3. How Christianity Fits the Universal Pattern
If we return to the core of Jesus’ message and not the later doctrine, Christianity becomes not an outlier but a jewel in the same necklace.
- Jesus reflects the “Bhakti” stage of spiritual evolution
- He embodies unconditional love, forgiveness, surrender, and the softening of the heart.
- He represents the blooming of compassion within the human spiritual journey
- He mirrors the symbolism of divine love through an incarnation (Krishna).
His teachings are entirely consistent with Advaita when interpreted inwardly
- “I and the Father are one” becomes a statement of realized unity, not ontological exclusivity.
- His call to ego-death mirrors the Sufi and Upanishadic Self-realization process
- The cross becomes a symbol of the dying of the lower self so that the higher Self may live.
Thus Christianity absolutely fits the evolutionary Abrahamic arc, not through doctrinal literalism but through the mystical heart of Jesus’ own words.
4. The goal of this essay
None of this diminishes the devotion of Christians who see Jesus as divine.

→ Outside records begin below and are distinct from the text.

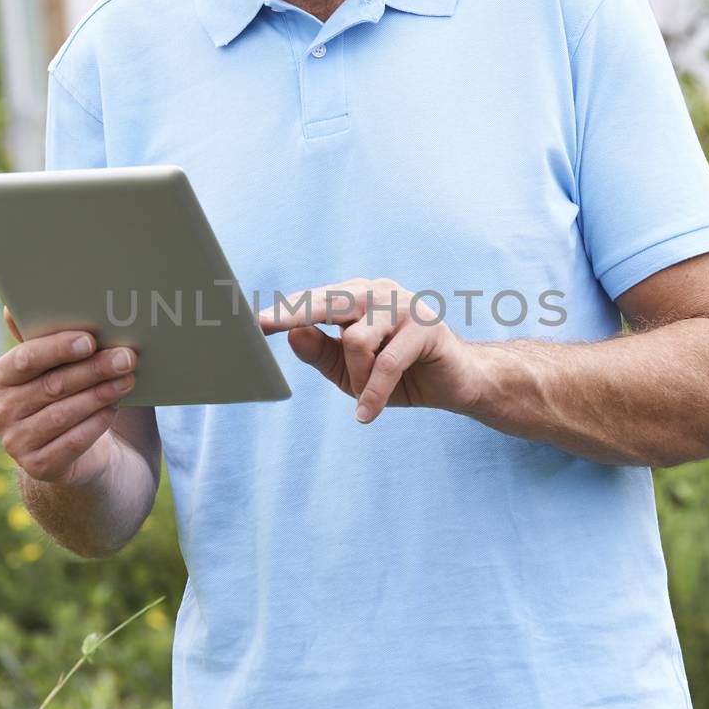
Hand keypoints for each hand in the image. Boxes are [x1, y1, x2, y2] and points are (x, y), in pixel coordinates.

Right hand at [0, 305, 137, 485]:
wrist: (73, 450)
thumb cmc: (66, 394)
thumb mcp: (55, 366)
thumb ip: (43, 338)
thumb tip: (15, 307)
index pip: (25, 359)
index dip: (57, 348)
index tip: (90, 339)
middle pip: (52, 385)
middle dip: (93, 369)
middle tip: (126, 357)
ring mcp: (15, 443)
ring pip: (64, 413)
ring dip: (100, 394)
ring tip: (128, 380)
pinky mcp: (37, 467)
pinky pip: (72, 442)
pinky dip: (96, 422)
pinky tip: (114, 408)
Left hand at [256, 276, 478, 422]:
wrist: (457, 383)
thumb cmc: (399, 376)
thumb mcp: (351, 371)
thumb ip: (322, 353)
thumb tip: (292, 335)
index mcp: (358, 297)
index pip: (313, 300)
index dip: (284, 312)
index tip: (251, 322)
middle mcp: (379, 292)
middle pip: (327, 301)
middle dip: (293, 313)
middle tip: (262, 326)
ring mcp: (404, 306)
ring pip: (356, 340)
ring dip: (356, 377)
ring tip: (365, 395)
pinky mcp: (426, 328)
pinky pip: (386, 363)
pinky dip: (373, 392)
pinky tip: (366, 415)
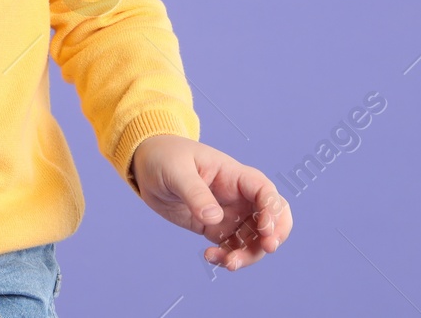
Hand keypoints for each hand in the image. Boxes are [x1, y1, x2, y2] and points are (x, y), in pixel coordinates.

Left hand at [131, 134, 291, 270]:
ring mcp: (229, 214)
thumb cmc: (165, 157)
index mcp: (234, 175)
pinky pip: (232, 248)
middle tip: (265, 250)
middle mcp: (238, 196)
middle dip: (274, 236)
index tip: (265, 231)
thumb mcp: (176, 170)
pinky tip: (210, 256)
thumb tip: (214, 218)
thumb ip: (195, 193)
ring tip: (227, 263)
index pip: (265, 192)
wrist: (146, 165)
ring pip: (254, 239)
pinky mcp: (215, 228)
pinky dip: (228, 257)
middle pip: (271, 218)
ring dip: (248, 255)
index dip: (273, 211)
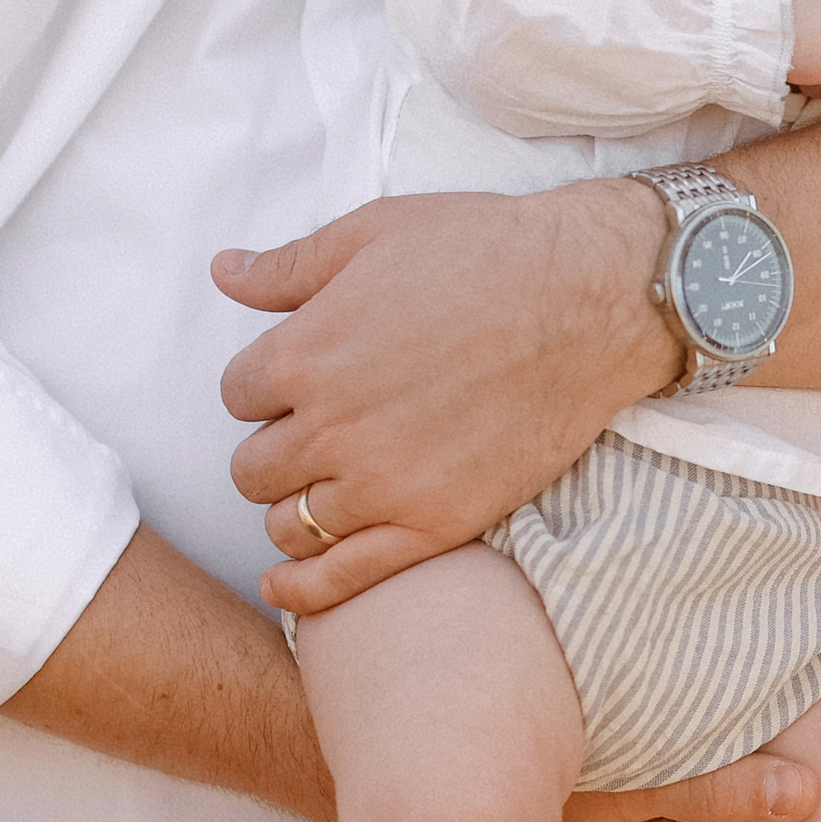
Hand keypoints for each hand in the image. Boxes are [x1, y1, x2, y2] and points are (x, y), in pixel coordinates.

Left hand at [214, 181, 680, 613]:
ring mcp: (384, 485)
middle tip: (325, 426)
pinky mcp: (436, 523)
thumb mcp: (377, 232)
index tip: (307, 376)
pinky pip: (343, 577)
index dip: (270, 383)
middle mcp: (332, 429)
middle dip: (279, 445)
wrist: (595, 300)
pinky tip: (286, 584)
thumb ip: (291, 265)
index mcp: (305, 354)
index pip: (238, 394)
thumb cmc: (490, 251)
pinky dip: (303, 589)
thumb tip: (225, 271)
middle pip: (253, 466)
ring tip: (328, 486)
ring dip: (295, 505)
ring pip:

It simply recognizes that the divine can manifest in:
- many forms,
- many cultures,
- many languages,
- while still pointing to the one Reality.
A Christian who reads the Gospels with openness is unlikely to be offended by this view. In fact, many Christian mystics (Meister Eckhart, St. John of the Cross, Teresa of Avila) have independently reached the same non-dual understanding of our relationship with the Source.
What this essay offers is not criticism, but integration:
- Jesus’ teachings join the great river of universal revelation.
- His message aligns with the Vedic, Yogic, Buddhist, and Quranic streams.
- His compassion and inner wisdom are indispensable to humanity’s spiritual evolution.
Revelation is one. Forms are many. Truth is indivisible.